Chapter 3: Magnesium ions (Mg²⁺) play an important role in mammalian cell function; however, relatively little is known about the mechanisms of Mg²⁺ regulation in disease states. An advance in this field would come from the development of selective, reversible fluorescent sensors, capable of repeated measurements. To this end, Chapter 3 details the development of the first rationally designed, spiropyran-based fluorescent Mg²⁺ sensors. The most promising analogue, sensor 1, exhibits 2-fold fluorescence enhancement factor and 3-fold higher binding affinity for Mg²⁺ (Kd 6.0 µM) [d subscript] over Ca²⁺ (Kd 18.7 µM) [d subscript]. Incorporation of spiropyran-based sensors into optical fibre sensing platforms has been shown to yield significant signal-to-background changes with minimal sample volumes, a real advance in biological sensing that enables measurement on subcellular-scale samples. In order to demonstrate sensor compatibility within the light

intense microenvironment of an optical fibre, photoswitching and photostability of 1 within a suspended core optical fibre (SCF) was subsequently explored, revealing reversible Mg²⁺ binding with improved photostability compared to the non- photoswitchable Rhodamine B fluorophore. The spiropyran-based sensors reported here highlight untapped opportunities for a new class of photoswitchable Mg²⁺ probe and present a first step in the development of a light-controlled, reversible dip-sensor for Mg²⁺.

Chapter 4: In Chapter 4, the influence of multiple chelating groups on calcium ion (Ca²⁺) selectivity are explored with a series of spiropyran-based sensors incorporating both C8' and N1- indole metal ion binding domains. The sensors possess N1-indole functionalisation in the form of hydroxyethyl (SP-1), ethoxycarbonylbutyl (SP-2) and carboxybutyl (SP-3) groups, while all three sensors incorporate a 1-aza-15-crown-5 ionophore at the C8' position. Absorbance and fluorescence characterisation of metal ion binding revealed that in particular, sensor SP-3 gave excellent Ca²⁺-selectivity, improved dissociation constant (K𝖽 MC(SP-3)-Ca²⁺ = 22 µM) [d subscript] and quantum yield of fluorescence (Φ MC(SP-3)-Ca²⁺ = 0.37), compared to the other sensors. These results suggest the carboxybutyl N1-indole functionality of SP-3 may play a role in stabilizing Ca²⁺ in the 1-aza-15-crown-5 ionophore, promoting metal-induced isomerisation to the MC(SP-3)-Ca²⁺ complex and thus a bright, Ca²⁺-selective, red fluorescence signal.

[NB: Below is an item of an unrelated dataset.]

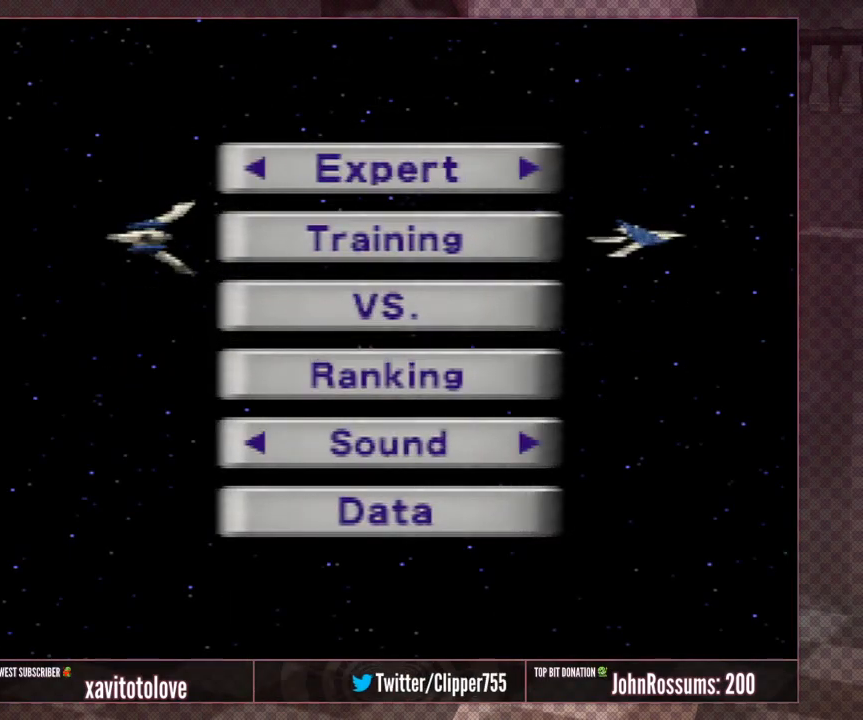
{"buttons": [], "left_stick": "down", "events": []}
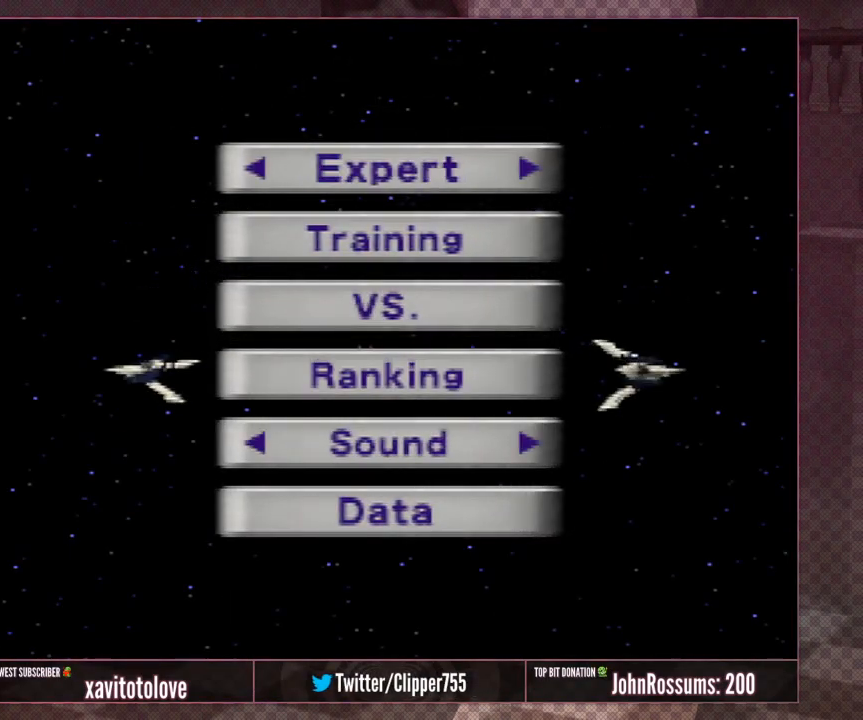
{"buttons": [], "left_stick": "right", "events": [[67, "left_stick", "center"], [167, "left_stick", "right"], [333, "left_stick", "center"], [483, "left_stick", "right"]]}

Appendix A: One sensor from the selectivity study in Chapter 4 (labelled ‘SHL’) was subsequently utilized with collaborators in a biological application, to study lithium ‘hot-spots’ in living colon cancer cells. The results show ion binding to the sensor intracellularly is dependent on exogenous Li⁺ transport into the cell, and repeated cycles of photoswitching gave reproducible changes in fluorescence, demonstrating the ability of the sensor to reversibly photoswitch in living cells. Furthermore, ‘hot-spots’ of Li⁺-SHL binding induced fluorescence were observed at the leading edges of migrating cells, which correlates with ion movement through aquaporin transmembrane channels. These results suggest that the aquaporin-1 (AQP1) ion channel could be a novel candidate for therapeutic interventions to manage metastasis in AQP1-dependent cancers.

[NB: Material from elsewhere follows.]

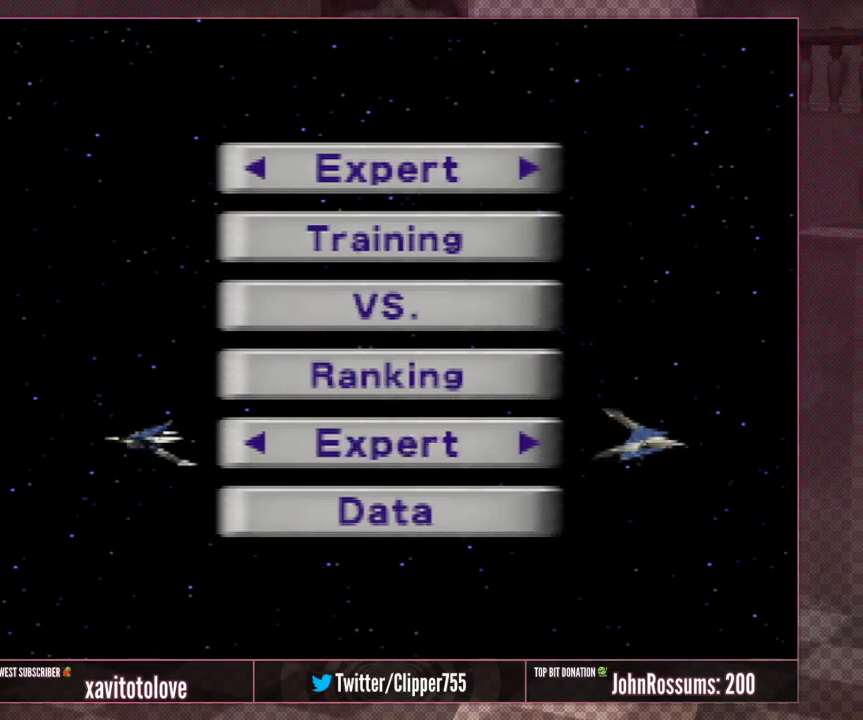
{"buttons": [], "left_stick": "center", "events": [[117, "left_stick", "center"], [333, "left_stick", "right"], [467, "left_stick", "center"]]}
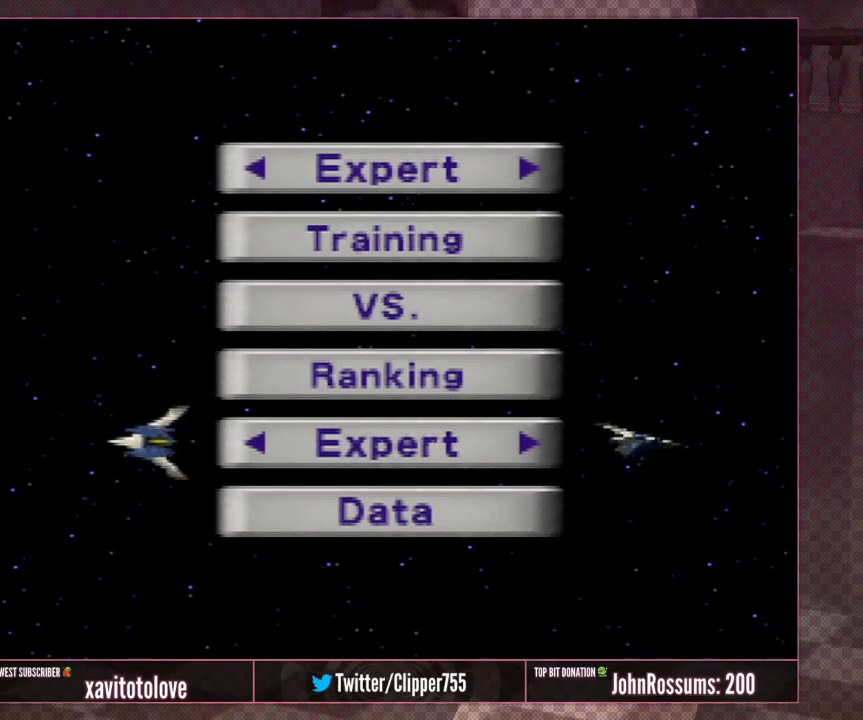
{"buttons": [], "left_stick": "center", "events": []}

Appendix B: The themes of tailored selectivity and signal enhancement developed in this thesis are further explored in Appendix B, where we report on improved sensitivity in a nanoporous anodic alumina (NAA) sensing platform, targeted towards the detection of analytes in biological media. Sensing on an NAA platform utilises reflectometric interference spectroscopy (RIFS), where the amount of light-based signal is proportional to the degree of conformational change of the surface. This work describes a range of Au³⁺ selective binding molecules, in a series of combined surface attachment strategies in order to improve fundamental knowledge of surface-engineering in these nanoporous materials. The most sensitive functional molecules from sensing approaches (i) and (ii) were combined into a third sensing strategy whereby the nanoporous platforms are functionalised on both the top and inner surfaces concurrently. Engineering of the surface according to this approach resulted in an additive enhancement in sensitivity of up to 5-fold compared to previously reported systems.